『るろうに剣心』や『パーマン』にも…漫画の主人公に訪れる“壮絶な挫折”からの胸アツな復活劇3選の画像
劇場版『るろうに剣心』 維新志士への鎮魂歌 [Blu-ray](アニプレックス)

 漫画では、主人公が壁にぶち当たって立ち直れなくなるような「挫折」の場面がたびたび見られる。そこから、周りの励ましだったり、なんらかのきっかけを経て、主人公が立ち上がる復活劇には読者も思わず応援をしたくなってしまうだろう。

 悲惨な状況に落とされれば落とされるほど、その後の展開は盛り上がりを見せる。そこで今回は、まさに「逆転劇」のように復活を遂げた主人公が登場する作品を紹介していこう。

 

※以下には、コミック『るろうに剣心』『うしおととら』『パーマン』の一部内容が含まれています。ストーリーを解説するのが本記事の主目的ではありませんが、気になる方はご注意ください。

■最愛の人を奪われる…『るろうに剣心』緋村剣心

 絶望的な展開を迎えたことで知られているのが、実写映画もシリーズ化されているほどの人気を誇る、和月伸宏氏の『るろうに剣心』(集英社)の主人公・緋村剣心だ。剣心は「人斬り抜刀斎」として幕末に活躍した剣客で、新時代の幕開けのために古流剣術である“飛天御剣流”を使い多くの人間を斬り倒してきた。

 剣心によって家族や恋人を奪われた者は数しれず……そのなかのひとりが雪代縁だ。縁は剣心の妻だった女性・雪代巴の弟で、剣心の戦いに巻き込まれて巴が死んだことをきっかけに剣心への復讐を誓う。そして、準備が整ったことで縁の人誅が開始されることになった。

 縁は神谷道場を襲撃。剣心たちが鯨波兵庫に気を取られているなか、神谷薫を標的にしたフリをして薫にそっくりな人形を刀で突き刺し死を装う。その姿を見た剣心たちは、薫が死んだと勘違い。剣心は絶望へと叩き落されることになるのだ。

 それから剣心はすべてを捨てた人間が集まる落人群へと流れ着き、逆刃刀を鎖で巻きつけ封印すると、完全に心を閉ざしてしまった。

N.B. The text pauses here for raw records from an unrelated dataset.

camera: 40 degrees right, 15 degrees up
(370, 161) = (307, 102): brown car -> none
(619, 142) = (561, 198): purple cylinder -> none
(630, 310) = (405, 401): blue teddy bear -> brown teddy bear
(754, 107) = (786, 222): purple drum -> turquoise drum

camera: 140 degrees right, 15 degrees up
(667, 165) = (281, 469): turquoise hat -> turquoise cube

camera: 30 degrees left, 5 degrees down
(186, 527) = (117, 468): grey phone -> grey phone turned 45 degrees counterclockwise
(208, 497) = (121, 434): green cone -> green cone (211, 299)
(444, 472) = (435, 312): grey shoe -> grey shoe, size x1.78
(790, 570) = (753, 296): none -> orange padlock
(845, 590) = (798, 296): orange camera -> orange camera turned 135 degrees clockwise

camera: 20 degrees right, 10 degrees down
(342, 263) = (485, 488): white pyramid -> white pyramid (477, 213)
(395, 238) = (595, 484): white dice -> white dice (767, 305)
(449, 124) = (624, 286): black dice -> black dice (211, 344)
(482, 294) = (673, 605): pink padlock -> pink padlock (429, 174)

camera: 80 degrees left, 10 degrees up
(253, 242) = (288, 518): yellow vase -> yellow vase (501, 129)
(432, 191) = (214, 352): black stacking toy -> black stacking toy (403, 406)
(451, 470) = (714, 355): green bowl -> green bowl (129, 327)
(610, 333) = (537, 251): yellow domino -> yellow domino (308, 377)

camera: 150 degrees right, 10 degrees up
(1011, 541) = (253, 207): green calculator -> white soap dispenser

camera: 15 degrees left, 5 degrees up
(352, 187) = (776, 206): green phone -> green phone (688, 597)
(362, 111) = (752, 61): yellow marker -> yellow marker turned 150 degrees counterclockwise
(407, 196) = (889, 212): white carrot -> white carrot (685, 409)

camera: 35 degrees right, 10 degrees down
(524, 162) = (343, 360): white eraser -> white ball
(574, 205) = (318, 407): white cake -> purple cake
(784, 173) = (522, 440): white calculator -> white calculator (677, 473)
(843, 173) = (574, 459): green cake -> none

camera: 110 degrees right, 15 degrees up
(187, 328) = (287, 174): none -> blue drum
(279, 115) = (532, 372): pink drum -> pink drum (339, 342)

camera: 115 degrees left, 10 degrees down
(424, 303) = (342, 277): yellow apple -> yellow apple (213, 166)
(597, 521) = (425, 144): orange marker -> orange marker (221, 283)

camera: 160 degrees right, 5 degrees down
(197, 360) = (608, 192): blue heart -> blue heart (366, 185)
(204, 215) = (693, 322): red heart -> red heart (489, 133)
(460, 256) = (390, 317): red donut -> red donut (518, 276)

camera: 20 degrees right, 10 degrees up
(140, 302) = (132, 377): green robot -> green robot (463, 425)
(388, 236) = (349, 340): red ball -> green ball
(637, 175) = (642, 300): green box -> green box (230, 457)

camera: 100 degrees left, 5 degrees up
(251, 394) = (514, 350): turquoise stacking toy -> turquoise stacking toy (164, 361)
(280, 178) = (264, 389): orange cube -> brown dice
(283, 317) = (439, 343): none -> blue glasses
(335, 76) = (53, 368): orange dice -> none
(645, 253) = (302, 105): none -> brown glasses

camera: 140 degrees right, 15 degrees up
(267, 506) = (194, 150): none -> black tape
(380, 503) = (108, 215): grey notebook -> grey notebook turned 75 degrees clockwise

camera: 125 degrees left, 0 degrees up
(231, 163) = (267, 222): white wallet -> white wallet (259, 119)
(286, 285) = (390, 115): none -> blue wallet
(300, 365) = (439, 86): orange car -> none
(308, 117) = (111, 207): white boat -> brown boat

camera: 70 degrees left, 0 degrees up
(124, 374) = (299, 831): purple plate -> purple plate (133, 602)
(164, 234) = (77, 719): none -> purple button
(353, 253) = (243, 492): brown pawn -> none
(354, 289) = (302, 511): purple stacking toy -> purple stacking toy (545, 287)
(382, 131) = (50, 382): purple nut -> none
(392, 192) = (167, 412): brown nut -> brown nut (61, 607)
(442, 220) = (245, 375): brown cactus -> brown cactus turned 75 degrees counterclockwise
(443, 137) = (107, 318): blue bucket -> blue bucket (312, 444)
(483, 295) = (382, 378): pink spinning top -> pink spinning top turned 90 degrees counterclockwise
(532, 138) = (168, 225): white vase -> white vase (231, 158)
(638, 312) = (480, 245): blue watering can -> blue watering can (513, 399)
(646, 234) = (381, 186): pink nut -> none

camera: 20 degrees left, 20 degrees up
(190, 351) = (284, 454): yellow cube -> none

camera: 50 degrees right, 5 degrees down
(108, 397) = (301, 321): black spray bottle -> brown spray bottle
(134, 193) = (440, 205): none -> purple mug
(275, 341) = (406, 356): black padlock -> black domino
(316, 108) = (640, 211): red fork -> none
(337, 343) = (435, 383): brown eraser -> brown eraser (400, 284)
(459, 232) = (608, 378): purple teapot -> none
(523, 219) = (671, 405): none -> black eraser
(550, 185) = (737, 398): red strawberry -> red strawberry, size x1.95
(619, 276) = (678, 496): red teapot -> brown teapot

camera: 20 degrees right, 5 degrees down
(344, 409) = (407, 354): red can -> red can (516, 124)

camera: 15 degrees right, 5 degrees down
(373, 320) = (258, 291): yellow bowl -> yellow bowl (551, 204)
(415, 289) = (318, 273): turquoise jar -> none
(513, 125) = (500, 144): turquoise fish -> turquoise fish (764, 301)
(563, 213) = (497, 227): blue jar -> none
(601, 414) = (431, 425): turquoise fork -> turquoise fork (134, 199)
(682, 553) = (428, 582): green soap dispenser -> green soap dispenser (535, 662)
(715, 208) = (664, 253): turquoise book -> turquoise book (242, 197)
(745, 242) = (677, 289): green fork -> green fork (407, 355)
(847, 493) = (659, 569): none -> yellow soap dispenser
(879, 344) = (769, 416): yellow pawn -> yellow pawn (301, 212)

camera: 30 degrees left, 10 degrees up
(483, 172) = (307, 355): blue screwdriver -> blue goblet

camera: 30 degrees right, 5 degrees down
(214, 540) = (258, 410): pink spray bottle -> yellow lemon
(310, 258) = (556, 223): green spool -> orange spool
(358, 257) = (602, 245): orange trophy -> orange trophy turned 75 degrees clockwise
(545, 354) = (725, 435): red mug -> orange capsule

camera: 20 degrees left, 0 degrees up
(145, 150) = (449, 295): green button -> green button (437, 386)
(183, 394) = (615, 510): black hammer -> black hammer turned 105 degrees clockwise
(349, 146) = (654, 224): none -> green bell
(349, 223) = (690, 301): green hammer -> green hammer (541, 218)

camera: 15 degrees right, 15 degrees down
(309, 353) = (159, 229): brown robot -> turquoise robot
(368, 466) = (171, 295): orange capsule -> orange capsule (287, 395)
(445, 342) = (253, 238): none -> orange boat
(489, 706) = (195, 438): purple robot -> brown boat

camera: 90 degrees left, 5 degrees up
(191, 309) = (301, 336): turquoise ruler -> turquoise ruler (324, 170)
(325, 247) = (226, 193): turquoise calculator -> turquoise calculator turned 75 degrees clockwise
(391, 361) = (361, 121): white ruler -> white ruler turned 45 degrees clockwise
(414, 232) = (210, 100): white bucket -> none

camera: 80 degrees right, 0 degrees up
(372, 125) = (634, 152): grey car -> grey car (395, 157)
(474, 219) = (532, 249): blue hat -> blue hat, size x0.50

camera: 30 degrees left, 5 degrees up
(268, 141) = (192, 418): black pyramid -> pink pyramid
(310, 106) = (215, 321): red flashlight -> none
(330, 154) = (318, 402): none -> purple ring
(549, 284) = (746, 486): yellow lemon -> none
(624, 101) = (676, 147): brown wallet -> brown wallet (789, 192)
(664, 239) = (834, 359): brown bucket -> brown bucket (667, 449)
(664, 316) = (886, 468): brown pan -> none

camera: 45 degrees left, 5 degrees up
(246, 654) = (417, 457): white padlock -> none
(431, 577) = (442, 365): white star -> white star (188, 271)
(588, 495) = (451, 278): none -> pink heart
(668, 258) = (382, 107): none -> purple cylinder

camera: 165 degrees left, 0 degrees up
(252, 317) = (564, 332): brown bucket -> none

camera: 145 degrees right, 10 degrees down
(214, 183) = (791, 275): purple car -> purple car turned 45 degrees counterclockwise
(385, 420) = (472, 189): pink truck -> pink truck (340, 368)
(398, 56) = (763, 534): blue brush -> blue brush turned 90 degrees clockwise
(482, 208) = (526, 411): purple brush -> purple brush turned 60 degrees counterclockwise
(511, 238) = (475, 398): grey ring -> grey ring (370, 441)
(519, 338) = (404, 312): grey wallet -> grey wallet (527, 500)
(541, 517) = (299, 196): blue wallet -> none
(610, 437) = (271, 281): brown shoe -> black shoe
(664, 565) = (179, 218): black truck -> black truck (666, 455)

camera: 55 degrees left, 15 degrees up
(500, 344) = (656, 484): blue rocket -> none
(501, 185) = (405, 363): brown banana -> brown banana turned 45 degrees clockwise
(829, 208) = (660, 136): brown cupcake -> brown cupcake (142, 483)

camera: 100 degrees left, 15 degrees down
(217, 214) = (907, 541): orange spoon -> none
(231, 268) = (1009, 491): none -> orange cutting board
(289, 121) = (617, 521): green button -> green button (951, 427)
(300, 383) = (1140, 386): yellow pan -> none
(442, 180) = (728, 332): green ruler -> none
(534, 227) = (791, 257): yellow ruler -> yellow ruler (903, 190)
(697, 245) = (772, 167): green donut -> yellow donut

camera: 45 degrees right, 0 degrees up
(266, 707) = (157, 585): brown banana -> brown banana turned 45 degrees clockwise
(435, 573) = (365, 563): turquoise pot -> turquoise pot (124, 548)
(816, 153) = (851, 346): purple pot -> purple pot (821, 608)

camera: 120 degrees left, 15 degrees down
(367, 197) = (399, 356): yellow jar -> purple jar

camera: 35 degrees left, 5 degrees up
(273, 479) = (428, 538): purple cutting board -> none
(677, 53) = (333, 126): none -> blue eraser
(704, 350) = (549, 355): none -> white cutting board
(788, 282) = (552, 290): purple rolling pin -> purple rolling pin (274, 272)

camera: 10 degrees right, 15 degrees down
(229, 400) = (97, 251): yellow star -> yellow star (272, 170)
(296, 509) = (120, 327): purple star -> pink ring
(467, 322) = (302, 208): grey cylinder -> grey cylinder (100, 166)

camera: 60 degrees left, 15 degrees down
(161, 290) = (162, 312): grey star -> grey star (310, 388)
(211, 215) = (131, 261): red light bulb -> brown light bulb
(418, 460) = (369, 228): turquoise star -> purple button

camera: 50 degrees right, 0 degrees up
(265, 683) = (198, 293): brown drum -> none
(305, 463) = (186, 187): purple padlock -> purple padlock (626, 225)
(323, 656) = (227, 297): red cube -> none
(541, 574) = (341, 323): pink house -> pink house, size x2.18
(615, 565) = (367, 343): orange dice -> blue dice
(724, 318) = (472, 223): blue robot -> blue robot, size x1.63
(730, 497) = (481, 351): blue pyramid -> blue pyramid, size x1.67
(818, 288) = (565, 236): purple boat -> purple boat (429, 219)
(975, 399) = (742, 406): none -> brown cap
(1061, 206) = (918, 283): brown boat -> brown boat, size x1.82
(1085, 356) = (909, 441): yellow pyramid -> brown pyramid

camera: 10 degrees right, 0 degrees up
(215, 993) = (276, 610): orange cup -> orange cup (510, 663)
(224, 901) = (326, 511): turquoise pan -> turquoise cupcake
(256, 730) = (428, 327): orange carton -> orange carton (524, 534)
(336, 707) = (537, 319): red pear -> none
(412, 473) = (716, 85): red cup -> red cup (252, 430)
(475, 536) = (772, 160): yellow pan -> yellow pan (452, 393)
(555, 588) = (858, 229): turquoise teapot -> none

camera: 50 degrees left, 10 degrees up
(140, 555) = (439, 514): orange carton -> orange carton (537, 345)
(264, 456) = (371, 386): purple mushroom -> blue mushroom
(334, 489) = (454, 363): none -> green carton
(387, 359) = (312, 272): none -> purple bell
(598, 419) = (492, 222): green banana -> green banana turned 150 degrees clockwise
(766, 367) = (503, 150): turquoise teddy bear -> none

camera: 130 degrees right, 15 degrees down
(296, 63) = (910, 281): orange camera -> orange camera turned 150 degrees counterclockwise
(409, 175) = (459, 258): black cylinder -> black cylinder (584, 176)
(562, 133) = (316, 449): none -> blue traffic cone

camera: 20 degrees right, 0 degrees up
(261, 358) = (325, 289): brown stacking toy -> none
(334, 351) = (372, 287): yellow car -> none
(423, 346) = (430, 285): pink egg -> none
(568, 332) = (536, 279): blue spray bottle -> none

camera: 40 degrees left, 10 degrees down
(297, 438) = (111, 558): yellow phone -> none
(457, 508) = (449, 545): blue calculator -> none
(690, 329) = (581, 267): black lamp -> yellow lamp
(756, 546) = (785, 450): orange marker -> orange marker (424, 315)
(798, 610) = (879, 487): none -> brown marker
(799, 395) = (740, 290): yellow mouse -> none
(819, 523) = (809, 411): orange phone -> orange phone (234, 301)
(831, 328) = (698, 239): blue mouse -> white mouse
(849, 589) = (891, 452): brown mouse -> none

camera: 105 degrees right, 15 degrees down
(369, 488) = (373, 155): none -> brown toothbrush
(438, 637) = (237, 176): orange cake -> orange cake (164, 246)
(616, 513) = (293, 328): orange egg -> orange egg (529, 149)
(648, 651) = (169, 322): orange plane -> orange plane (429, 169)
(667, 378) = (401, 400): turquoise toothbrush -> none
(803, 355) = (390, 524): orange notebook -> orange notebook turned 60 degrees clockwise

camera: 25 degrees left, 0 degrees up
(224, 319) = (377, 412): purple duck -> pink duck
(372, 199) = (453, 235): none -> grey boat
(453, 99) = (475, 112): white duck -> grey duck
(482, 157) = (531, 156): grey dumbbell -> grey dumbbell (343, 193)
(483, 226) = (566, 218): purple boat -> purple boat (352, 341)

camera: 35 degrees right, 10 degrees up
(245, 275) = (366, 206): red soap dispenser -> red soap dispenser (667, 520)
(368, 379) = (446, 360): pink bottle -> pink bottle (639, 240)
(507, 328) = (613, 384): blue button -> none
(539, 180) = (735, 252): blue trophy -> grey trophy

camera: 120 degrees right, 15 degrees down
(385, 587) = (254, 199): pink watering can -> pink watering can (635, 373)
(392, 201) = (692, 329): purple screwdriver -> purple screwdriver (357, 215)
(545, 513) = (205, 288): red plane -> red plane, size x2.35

相楽左之助が薫の仇討ちに誘うも「もう いい…」「もう 疲れた…」と返すのみ。そして、誰の言葉も聞き入れずに、ただ自らの過去とずっと向き合う日々が続いた。

 そんなとき、収監されていた鯨波が暴走して脱獄を図ると、一人で立ち向かった明神弥彦が窮地に立たされることになる。三条燕は弥彦が殺されると思い、剣心を必死に説得すると彼は燕の「助けて…」の言葉に反応した。

 自分を必要としている人間のために剣を振るうことこそが自らの使命だ!と気づき、立ち上がったのだ。剣心は弥彦のもとへと向かい鯨波を九頭龍閃で倒す。そして「新しい時代に生きてくれ」と話すのだが、このとき迷いは消え去っていた。

 絶望のなかから剣心が復活して縁との決着をつけようとする姿を、誰もが待ち望んだはずであろう。

■唯一の希望である獣の槍の破壊…『うしおととら』蒼月潮

 胸アツな復活劇というと、藤田和日郎氏による『うしおととら』(小学館)も外せない。主人公・蒼月潮は白面の者を倒すために作られた、唯一の武器である「獣の槍」を扱える人物だ。そして、旅の道中に妖怪や人との出会いを経て、“白面の者”への戦いの準備を整え最終戦を迎える。

 しかし、そのときの潮は相棒のとらと仲違いをしてしまい、心穏やかではない。それによって力は半減し、憎しみを持って白面の者と戦ったことにより、憎しみを糧とする白面の者の力を増幅させてしまうのだ。

 すべてが空回り状態の潮は獣の槍の力を発揮することもできず、挙げ句の果てに槍を破壊されてしまう。これには、潮だけではなく見守っていた人間や妖怪たちまでもが絶望へと叩き落された。そんななか、潮は獣の槍の記憶を感じ取るのだ。

 そこには、かつて白面の者にすべてを奪われたとらの人間のころの姿があった。そして、とらの苦悩を知ることで、潮は再び立ち上がることを決意したのだ。

 砕けた獣の槍は多くの人間や妖怪の失われた潮の記憶を呼び起こし、皆が希望を抱くことで本来の槍の形を再び取り戻す。さらに潮ととらの協力態勢が取れたことによって、白面の者と再戦することもできた。

 そのときの潮は白面の者に憎しみなどを抱かず、ただ記憶を取り戻したみんなと戦える嬉しさしかない。喜びに満ちた潮の復活劇には、清々しさを感じてしまった。